*** GEZEIGTER TEXT

Auf dem Weg ihren neuen Captain abzuholen, wird die Discovery durch einen Notruf aufgehalten. Dieser kommt von der nicht ganz unbekannten USS Enterprise unter dem Kommando von Captain Christopher Pike. Der wird direkt von der außer Gefecht gesetzten Enterprise an Bord gebeamt und übernimmt auch sofort den Befehl über die Discovery. Der Grund dafür sind sieben, über mehrere tausend Lichtjahre verteilte, rotfarbige Energieausbrüche oder „Signale“. Da diese sich nicht als natürliches Phänomen erklären lassen und außerdem eine Gefahr für die Föderation darstellen können (es bleibt nebulös wie genau) hat die Untersuchung jener Vorkommnisse höchste Priorität für die Sternenflotte. Wie sich herausstellt, gehen die Signale mit dem Erscheinen eines „Roten Engels“ einher, bei dem es sich um einen Zeitreisenden handelt, welcher fürderhin eine Verbindung zu Commander Burnham sowie deren Adoptivbruder Mr. Spock hat. Dieser hat irgendwie das Erscheinen der Signale vorausgesehen, doch ist er seit kurzem spurlos verschwunden. Spock, der wohl der einzige ist, der der Discovery-Crew bei der Untersuchung der mysteriösen Signale und deren Bedeutung weiterhelfen könnte, wird zudem aber wegen angeblichen Mordes von Captain Leland und Sektion 31, dem Geheimdienst der Sternenflotte, verfolgt. Ein Wettlauf gegen und auch um die Zeit beginnt, denn die Signale sind der Schlüssel, die Zukunft allen Lebens im Universum zu retten.

Ein gutes Prequel zu Raumschiff Enterprise, wenn nur Discovery nicht wäre

Originaltitel Star Trek: Discovery (Season 2)

******
*** BEREITGESTELLTE DATEN

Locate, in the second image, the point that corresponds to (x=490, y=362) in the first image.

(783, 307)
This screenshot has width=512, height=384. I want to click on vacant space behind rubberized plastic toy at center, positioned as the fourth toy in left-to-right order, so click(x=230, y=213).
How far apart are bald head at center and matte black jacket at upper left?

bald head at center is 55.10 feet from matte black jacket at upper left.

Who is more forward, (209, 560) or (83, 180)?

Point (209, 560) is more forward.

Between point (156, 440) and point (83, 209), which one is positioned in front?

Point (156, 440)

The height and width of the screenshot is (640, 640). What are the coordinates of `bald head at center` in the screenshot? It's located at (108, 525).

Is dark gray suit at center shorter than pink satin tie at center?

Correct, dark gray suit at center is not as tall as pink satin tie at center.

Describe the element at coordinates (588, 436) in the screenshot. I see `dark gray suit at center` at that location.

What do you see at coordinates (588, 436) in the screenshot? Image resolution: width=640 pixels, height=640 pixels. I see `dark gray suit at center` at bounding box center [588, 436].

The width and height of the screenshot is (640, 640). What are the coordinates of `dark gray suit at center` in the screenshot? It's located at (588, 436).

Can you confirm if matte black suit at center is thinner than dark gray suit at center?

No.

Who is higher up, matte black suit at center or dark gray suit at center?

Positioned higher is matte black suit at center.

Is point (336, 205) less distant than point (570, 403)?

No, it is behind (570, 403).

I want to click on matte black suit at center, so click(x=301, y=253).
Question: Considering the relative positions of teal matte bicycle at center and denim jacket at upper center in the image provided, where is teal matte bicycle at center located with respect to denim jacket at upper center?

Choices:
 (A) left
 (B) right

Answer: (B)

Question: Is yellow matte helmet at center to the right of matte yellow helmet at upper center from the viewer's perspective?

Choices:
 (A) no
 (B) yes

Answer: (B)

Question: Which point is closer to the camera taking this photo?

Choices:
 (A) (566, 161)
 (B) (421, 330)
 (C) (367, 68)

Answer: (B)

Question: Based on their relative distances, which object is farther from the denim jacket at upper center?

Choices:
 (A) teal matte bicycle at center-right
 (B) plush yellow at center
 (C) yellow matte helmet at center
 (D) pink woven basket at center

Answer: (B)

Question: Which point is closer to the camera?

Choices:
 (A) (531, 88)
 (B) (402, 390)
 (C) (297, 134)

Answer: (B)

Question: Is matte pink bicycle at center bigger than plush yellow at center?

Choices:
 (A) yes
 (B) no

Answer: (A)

******

AUFGABE:
Prüfen Sie, ob die folgenden Aussagen mit dem gezeigten Text übereinstimmen, und belegen Sie jede Antwort (Ja oder Nein) mit den entscheidenden Worten des Textes als wörtliches Zitat.
1. Captain Pike wird von der Enterprise an Bord gebeamt und übernimmt den Befehl über die Discovery.
2. Die Signale lassen sich als natürliches Phänomen erklären.
3. Sektion 31 ist der Geheimdienst der Sternenflotte.
Verwenden Sie ausschließlich den gezeigten Text.

ANTWORT ZUR AUFGABE:
1. Ja: „Der wird direkt von der außer Gefecht gesetzten Enterprise an Bord gebeamt und übernimmt auch sofort den Befehl über die Discovery.“
2. Nein: „Da diese sich nicht als natürliches Phänomen erklären lassen“
3. Ja: „Sektion 31, dem Geheimdienst der Sternenflotte“